Over time, Samgyetang has evolved into a diverse and elaborate dish. Variations such as Hanbang Samgyetang incorporate a range of medicinal herbs like nokak – or a deer horn, chestnuts, and angelica root, while Haemul Samgyetang introduces ingredients like natural abalone and octopus for added flavour.
In modern times, instant Samgyetang has gained popularity, offering a convenient solution for those seeking a quick and satisfying meal. By simply heating it in boiling water, this easily accessible option has become particularly favoured among contemporary individuals.

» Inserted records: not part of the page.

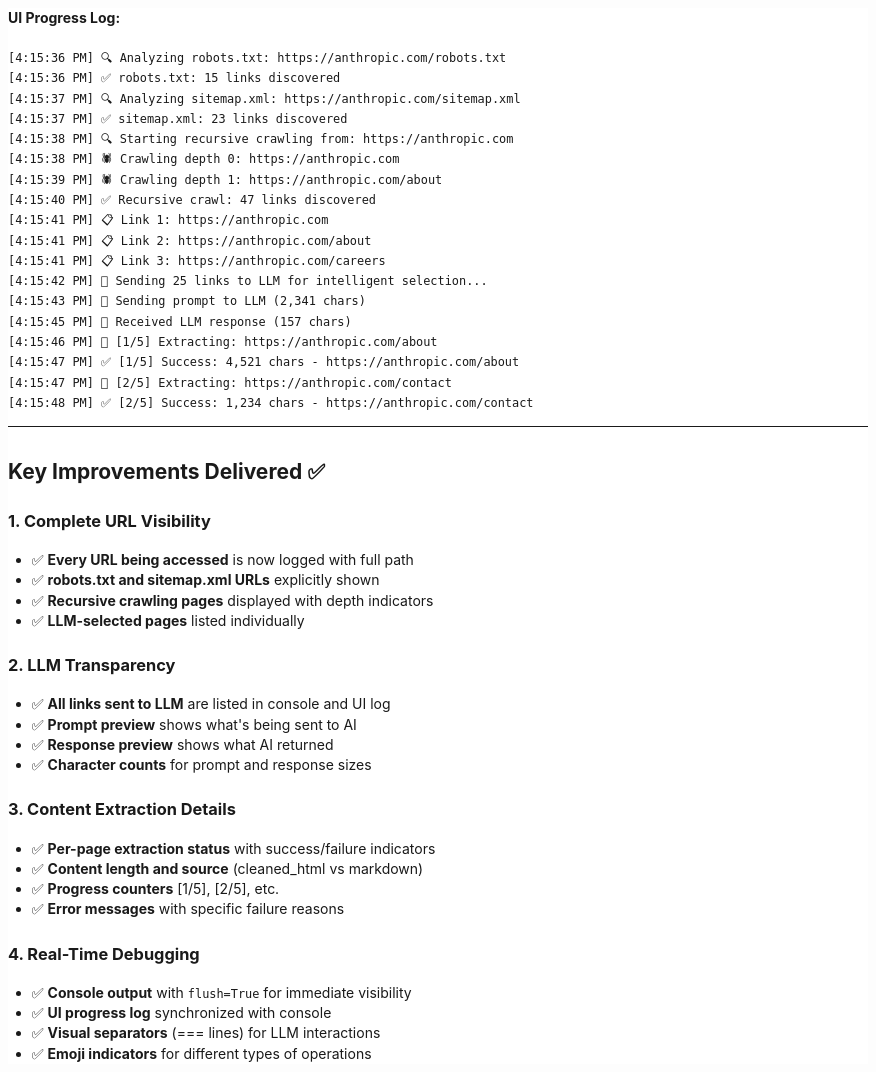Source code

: #### **UI Progress Log**:
```
[4:15:36 PM] 🔍 Analyzing robots.txt: https://anthropic.com/robots.txt
[4:15:36 PM] ✅ robots.txt: 15 links discovered
[4:15:37 PM] 🔍 Analyzing sitemap.xml: https://anthropic.com/sitemap.xml
[4:15:37 PM] ✅ sitemap.xml: 23 links discovered
[4:15:38 PM] 🔍 Starting recursive crawling from: https://anthropic.com
[4:15:38 PM] 🕷️ Crawling depth 0: https://anthropic.com
[4:15:39 PM] 🕷️ Crawling depth 1: https://anthropic.com/about
[4:15:40 PM] ✅ Recursive crawl: 47 links discovered
[4:15:41 PM] 📋 Link 1: https://anthropic.com
[4:15:41 PM] 📋 Link 2: https://anthropic.com/about
[4:15:41 PM] 📋 Link 3: https://anthropic.com/careers
[4:15:42 PM] 🧠 Sending 25 links to LLM for intelligent selection...
[4:15:43 PM] 🧠 Sending prompt to LLM (2,341 chars)
[4:15:45 PM] 🧠 Received LLM response (157 chars)
[4:15:46 PM] 📄 [1/5] Extracting: https://anthropic.com/about
[4:15:47 PM] ✅ [1/5] Success: 4,521 chars - https://anthropic.com/about
[4:15:47 PM] 📄 [2/5] Extracting: https://anthropic.com/contact
[4:15:48 PM] ✅ [2/5] Success: 1,234 chars - https://anthropic.com/contact
```

---

## Key Improvements Delivered ✅

### **1. Complete URL Visibility**
- ✅ **Every URL being accessed** is now logged with full path
- ✅ **robots.txt and sitemap.xml URLs** explicitly shown
- ✅ **Recursive crawling pages** displayed with depth indicators
- ✅ **LLM-selected pages** listed individually

### **2. LLM Transparency**  
- ✅ **All links sent to LLM** are listed in console and UI log
- ✅ **Prompt preview** shows what's being sent to AI
- ✅ **Response preview** shows what AI returned
- ✅ **Character counts** for prompt and response sizes

### **3. Content Extraction Details**
- ✅ **Per-page extraction status** with success/failure indicators
- ✅ **Content length and source** (cleaned_html vs markdown)
- ✅ **Progress counters** [1/5], [2/5], etc.
- ✅ **Error messages** with specific failure reasons

### **4. Real-Time Debugging**
- ✅ **Console output** with `flush=True` for immediate visibility
- ✅ **UI progress log** synchronized with console
- ✅ **Visual separators** (=== lines) for LLM interactions
- ✅ **Emoji indicators** for different types of operations
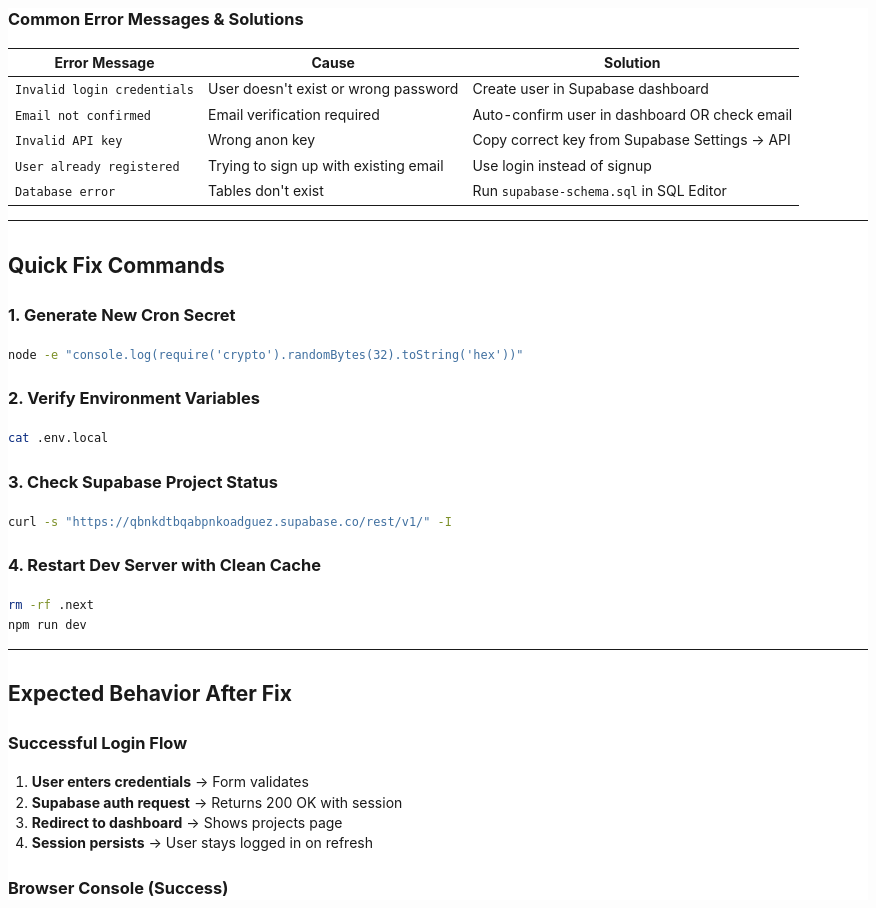 ### Common Error Messages & Solutions

| Error Message | Cause | Solution |
|---------------|-------|----------|
| `Invalid login credentials` | User doesn't exist or wrong password | Create user in Supabase dashboard |
| `Email not confirmed` | Email verification required | Auto-confirm user in dashboard OR check email |
| `Invalid API key` | Wrong anon key | Copy correct key from Supabase Settings → API |
| `User already registered` | Trying to sign up with existing email | Use login instead of signup |
| `Database error` | Tables don't exist | Run `supabase-schema.sql` in SQL Editor |

---

## Quick Fix Commands

### 1. Generate New Cron Secret
```bash
node -e "console.log(require('crypto').randomBytes(32).toString('hex'))"
```

### 2. Verify Environment Variables
```bash
cat .env.local
```

### 3. Check Supabase Project Status
```bash
curl -s "https://qbnkdtbqabpnkoadguez.supabase.co/rest/v1/" -I
```

### 4. Restart Dev Server with Clean Cache
```bash
rm -rf .next
npm run dev
```

---

## Expected Behavior After Fix

### Successful Login Flow

1. **User enters credentials** → Form validates
2. **Supabase auth request** → Returns 200 OK with session
3. **Redirect to dashboard** → Shows projects page
4. **Session persists** → User stays logged in on refresh

### Browser Console (Success)
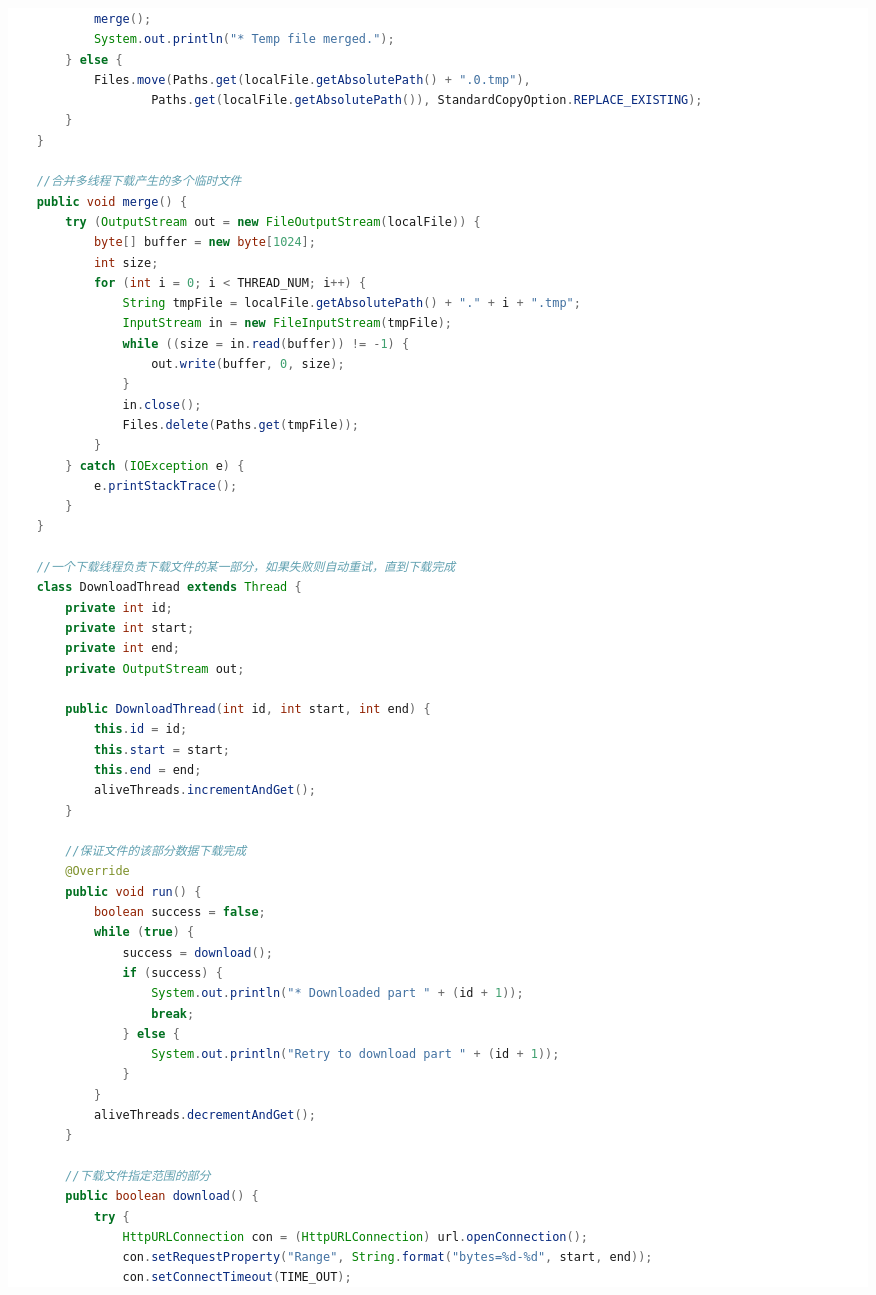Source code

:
 ```java
            merge();
            System.out.println("* Temp file merged.");
        } else {
            Files.move(Paths.get(localFile.getAbsolutePath() + ".0.tmp"),
                    Paths.get(localFile.getAbsolutePath()), StandardCopyOption.REPLACE_EXISTING);
        }
    }

    //合并多线程下载产生的多个临时文件
    public void merge() {
        try (OutputStream out = new FileOutputStream(localFile)) {
            byte[] buffer = new byte[1024];
            int size;
            for (int i = 0; i < THREAD_NUM; i++) {
                String tmpFile = localFile.getAbsolutePath() + "." + i + ".tmp";
                InputStream in = new FileInputStream(tmpFile);
                while ((size = in.read(buffer)) != -1) {
                    out.write(buffer, 0, size);
                }
                in.close();
                Files.delete(Paths.get(tmpFile));
            }
        } catch (IOException e) {
            e.printStackTrace();
        }
    }

    //一个下载线程负责下载文件的某一部分，如果失败则自动重试，直到下载完成
    class DownloadThread extends Thread {
        private int id;
        private int start;
        private int end;
        private OutputStream out;

        public DownloadThread(int id, int start, int end) {
            this.id = id;
            this.start = start;
            this.end = end;
            aliveThreads.incrementAndGet();
        }

        //保证文件的该部分数据下载完成
        @Override
        public void run() {
            boolean success = false;
            while (true) {
                success = download();
                if (success) {
                    System.out.println("* Downloaded part " + (id + 1));
                    break;
                } else {
                    System.out.println("Retry to download part " + (id + 1));
                }
            }
            aliveThreads.decrementAndGet();
        }

        //下载文件指定范围的部分
        public boolean download() {
            try {
                HttpURLConnection con = (HttpURLConnection) url.openConnection();
                con.setRequestProperty("Range", String.format("bytes=%d-%d", start, end));
                con.setConnectTimeout(TIME_OUT);
```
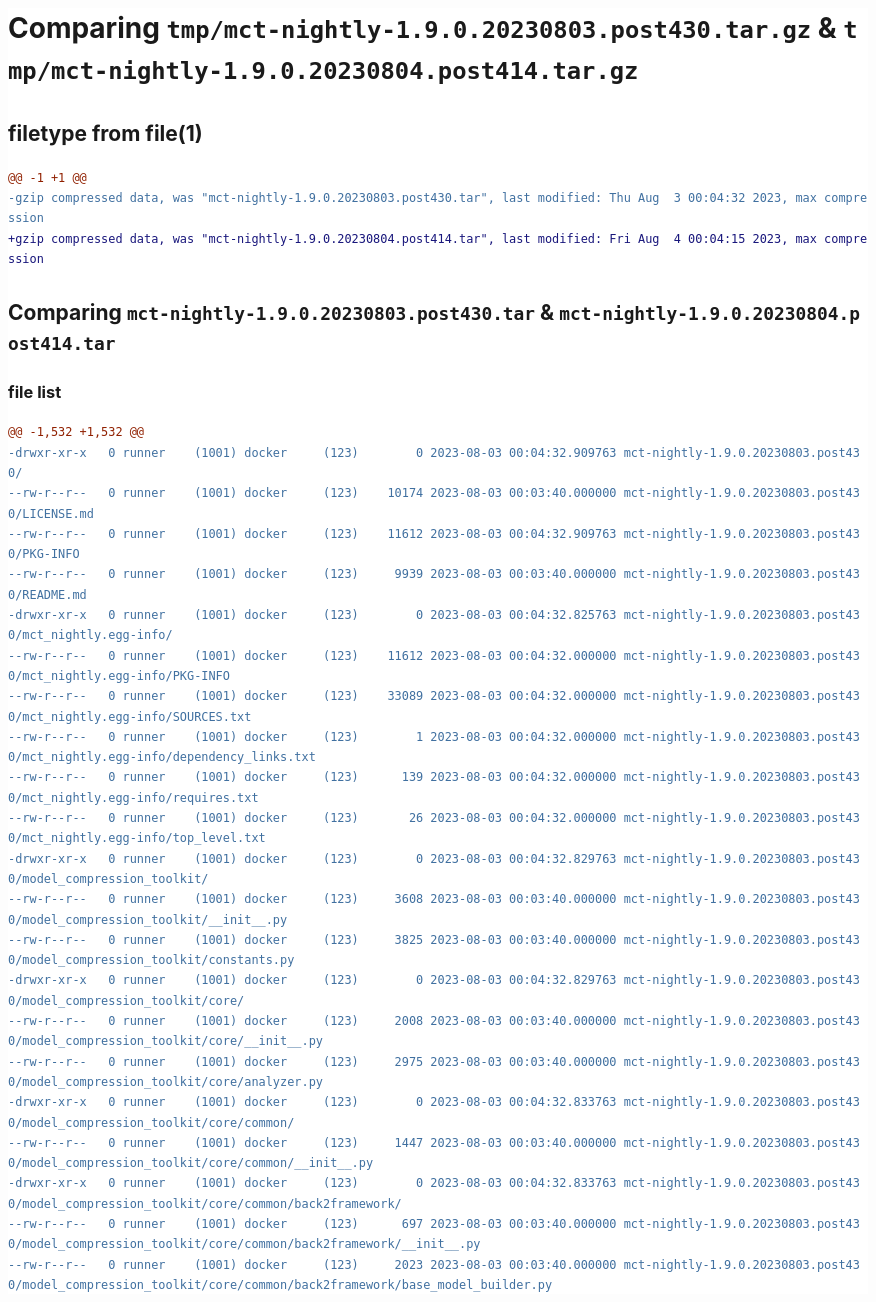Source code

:# Comparing `tmp/mct-nightly-1.9.0.20230803.post430.tar.gz` & `tmp/mct-nightly-1.9.0.20230804.post414.tar.gz`

## filetype from file(1)

```diff
@@ -1 +1 @@
-gzip compressed data, was "mct-nightly-1.9.0.20230803.post430.tar", last modified: Thu Aug  3 00:04:32 2023, max compression
+gzip compressed data, was "mct-nightly-1.9.0.20230804.post414.tar", last modified: Fri Aug  4 00:04:15 2023, max compression
```

## Comparing `mct-nightly-1.9.0.20230803.post430.tar` & `mct-nightly-1.9.0.20230804.post414.tar`

### file list

```diff
@@ -1,532 +1,532 @@
-drwxr-xr-x   0 runner    (1001) docker     (123)        0 2023-08-03 00:04:32.909763 mct-nightly-1.9.0.20230803.post430/
--rw-r--r--   0 runner    (1001) docker     (123)    10174 2023-08-03 00:03:40.000000 mct-nightly-1.9.0.20230803.post430/LICENSE.md
--rw-r--r--   0 runner    (1001) docker     (123)    11612 2023-08-03 00:04:32.909763 mct-nightly-1.9.0.20230803.post430/PKG-INFO
--rw-r--r--   0 runner    (1001) docker     (123)     9939 2023-08-03 00:03:40.000000 mct-nightly-1.9.0.20230803.post430/README.md
-drwxr-xr-x   0 runner    (1001) docker     (123)        0 2023-08-03 00:04:32.825763 mct-nightly-1.9.0.20230803.post430/mct_nightly.egg-info/
--rw-r--r--   0 runner    (1001) docker     (123)    11612 2023-08-03 00:04:32.000000 mct-nightly-1.9.0.20230803.post430/mct_nightly.egg-info/PKG-INFO
--rw-r--r--   0 runner    (1001) docker     (123)    33089 2023-08-03 00:04:32.000000 mct-nightly-1.9.0.20230803.post430/mct_nightly.egg-info/SOURCES.txt
--rw-r--r--   0 runner    (1001) docker     (123)        1 2023-08-03 00:04:32.000000 mct-nightly-1.9.0.20230803.post430/mct_nightly.egg-info/dependency_links.txt
--rw-r--r--   0 runner    (1001) docker     (123)      139 2023-08-03 00:04:32.000000 mct-nightly-1.9.0.20230803.post430/mct_nightly.egg-info/requires.txt
--rw-r--r--   0 runner    (1001) docker     (123)       26 2023-08-03 00:04:32.000000 mct-nightly-1.9.0.20230803.post430/mct_nightly.egg-info/top_level.txt
-drwxr-xr-x   0 runner    (1001) docker     (123)        0 2023-08-03 00:04:32.829763 mct-nightly-1.9.0.20230803.post430/model_compression_toolkit/
--rw-r--r--   0 runner    (1001) docker     (123)     3608 2023-08-03 00:03:40.000000 mct-nightly-1.9.0.20230803.post430/model_compression_toolkit/__init__.py
--rw-r--r--   0 runner    (1001) docker     (123)     3825 2023-08-03 00:03:40.000000 mct-nightly-1.9.0.20230803.post430/model_compression_toolkit/constants.py
-drwxr-xr-x   0 runner    (1001) docker     (123)        0 2023-08-03 00:04:32.829763 mct-nightly-1.9.0.20230803.post430/model_compression_toolkit/core/
--rw-r--r--   0 runner    (1001) docker     (123)     2008 2023-08-03 00:03:40.000000 mct-nightly-1.9.0.20230803.post430/model_compression_toolkit/core/__init__.py
--rw-r--r--   0 runner    (1001) docker     (123)     2975 2023-08-03 00:03:40.000000 mct-nightly-1.9.0.20230803.post430/model_compression_toolkit/core/analyzer.py
-drwxr-xr-x   0 runner    (1001) docker     (123)        0 2023-08-03 00:04:32.833763 mct-nightly-1.9.0.20230803.post430/model_compression_toolkit/core/common/
--rw-r--r--   0 runner    (1001) docker     (123)     1447 2023-08-03 00:03:40.000000 mct-nightly-1.9.0.20230803.post430/model_compression_toolkit/core/common/__init__.py
-drwxr-xr-x   0 runner    (1001) docker     (123)        0 2023-08-03 00:04:32.833763 mct-nightly-1.9.0.20230803.post430/model_compression_toolkit/core/common/back2framework/
--rw-r--r--   0 runner    (1001) docker     (123)      697 2023-08-03 00:03:40.000000 mct-nightly-1.9.0.20230803.post430/model_compression_toolkit/core/common/back2framework/__init__.py
--rw-r--r--   0 runner    (1001) docker     (123)     2023 2023-08-03 00:03:40.000000 mct-nightly-1.9.0.20230803.post430/model_compression_toolkit/core/common/back2framework/base_model_builder.py
```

Samgyetang, with its warm and invigorating properties, not only provides relief from the sweltering heat but also rejuvenates tired bodies. Its efficacy in boosting vitality during the scorching summer months has solidified its position as a timeless and representative health food in Korean cuisine.
How to prepare Samgyetang?
Ingredients: young chicken, short grain sweet rice or glutinous rice (1/2 cup), dried or fresh ginseng (one), whole garlic cloves (5-6), dried jujubes (5-6 red dates), green onion (2) and white onion (1/2), water (1.5-2 litres) and salt, and herbs pack including milk vetch root, wild mulberry tree, acanthopanax, licorice and dong quai. The kit is available in stores.
Wash the glutinous rice and soak it for 30-40 minutes in water. Clean the chicken, remove the fat, and then stuff its stomach with soaked glutinous rice, garlic cloves, ginseng, and jujube. Tie the legs in a cross format to ensure the rice and stuffing remains inside while it’s cooked in a pot. Now, add the rest of the ingredients from the herbal pack. Mix a little salt as per requirement, and boil it.
When it starts to boil, lower the flame to medium-low and let it simmer for about 30 minutes for the flavours to meld together. The ginseng-flavoured chicken will be tender, tasty, and the broth nutritious. Now, place it in a bowl and garnish with dates or green onion. The overall preparation time is 90 minutes.
“This is very nutritious soup,” said Hyeri Hwang, the owner of Taon restaurant.
Kyusik Kong, the chef who prepared the dish, added: “You may sweat while having the soup, but soon you will start to like and enjoy it.”
Participants during the event included spouses of ambassadors and diplomats from missions of Tuvalu, France, Belgium, Thailand, Canada, Finland, Vietnam, Afghanistan, the US and Sweden.